Außerdem hänge an der Preisbildung die flächendeckende Arzneimittelversorgung. 83 Prozent des Umsatzes einer Apotheke würden mit Rx-Arzneimitteln erwirtschaftet. „Die Betroffenheit der Apotheken ist essenziell.“ Man müsse rasch das Einfallstor für den Preiswettbewerb schließen, später könne man über die Zukunftsrolle des Apothekers diskutieren und über alternative Honorarmodelle.
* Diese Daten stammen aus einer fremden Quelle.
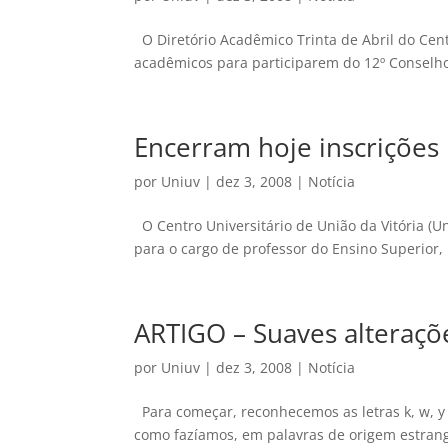
O Diretório Acadêmico Trinta de Abril do Centr
acadêmicos para participarem do 12º Conselho
Encerram hoje inscrições
por
Uniuv
|
dez 3, 2008
|
Notícia
O Centro Universitário de União da Vitória (U
para o cargo de professor do Ensino Superior,
ARTIGO – Suaves alteraçõe
por
Uniuv
|
dez 3, 2008
|
Notícia
Para começar, reconhecemos as letras k, w, y
como fazíamos, em palavras de origem estrange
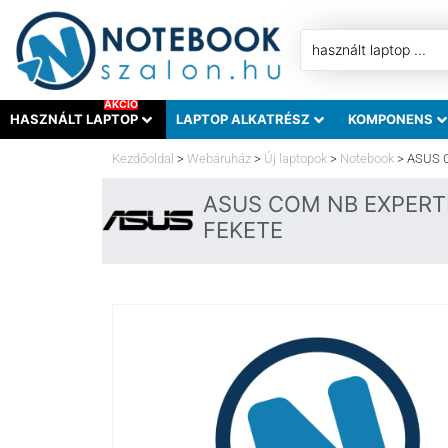
AKCIÓ
HASZNÁLT LAPTOP
LAPTOP ALKATRÉSZ
KOMPONENS
Kezdőoldal
>
Webáruház
>
Új laptopok
>
Notebook
>
ASUS C
ASUS COM NB EXPERTBO
FEKETE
Immer wieder wurde als Alternative zum von der ABDA geforderten Rx-Versandverbot das Honorarthema in die Diskussion eingebracht. Auch von Müller: „Lassen Sie uns in die Zukunft blicken“, sagte der DocMorris-Vertreter. Die Gesundheitsversorgung stehe nicht nur bei Apotheken vor strukturellen und gesamtgesellschaftlichen Problemen im ländlichen Raum. „Wir müssen uns Gedanken über neue Versorgungsformen machen und nicht über das Verbot des Versandhandels.“ Der Versandhandel sei immer nur als Ergänzung zu den stationären Apotheken angelegt worden. „Wenn DocMorris nicht mehr da wäre, ändert das nichts an den Versorgungsproblemen. Ein Versandverbot macht nichts besser.“

Als Stimme der Patienten fungierte Kai Vogel vom Bundesverband der Verbraucherzentralen: „Wir sind gegen ein Verbot des Versandhandels.“ Der Versandhandel könne Vor-Ort-Apotheken zwar nicht ersetzen. Aber: „Chroniker könnten profitieren“.

Klaus Holthoff-Frank, Generalsekretär der Monopolkommission, hält ein Rx-Versandverbot sowieso für „keine besonders gelungene Idee“. Stattdessen solle man den Arzneimittelpreis „in engen Grenzen“ freigeben und zum Beispiel für die Beratungsleistung der Apotheker ein Servicehonorar einführen. Es gebe zudem kein Apothekensterben seit Einführung des Versandhandels, stattdessen steige der Umsatz der Apotheken „leicht um 6 Prozent“ auf 47,5 Milliarden Euro. Außerdem müssten die Apotheken „nicht viel Vorrat an Arzneimitteln“ anlegen. Mit seinen Aussagen zum Apothekenmarkt sorgte Holthoff-Frank für Unruhe und Gelächter im Saal.

Aus der Praxis einer Landapotheke schilderte Apotheker Christian Richter seine Sicht. Im Umkreis von 250 Quadratkilometern betreue er seine Patienten. Dabei sei die Prignitz in Nordbrandenburg mit 36 Menschen pro Quadratkilometer die am dünnsten besiedelte Region in Deutschland. Er leiste fast täglich Notdienst und versorge seine Patienten bis an das Krankenbett.

Trotzdem werde es wirtschaftlich immer schwerer: „Ich bin bereits unter Druck. Der Drops ist gelutscht.“ Er dürfe keine Rezepte an DocMorris verlieren. „Bei uns heißt der Versandhandel Botendienst und ich liefere meist in 24 Stunden.“ Jetzt sei aber schon ein Patient zu ihm gekommen und habe sein Rezept zurückgefordert, um es nach Holland zu schicken. Noch sei der Versandhandel klein, aber er wecke bei den Patienten „Begehrlichkeiten und Bedarf“.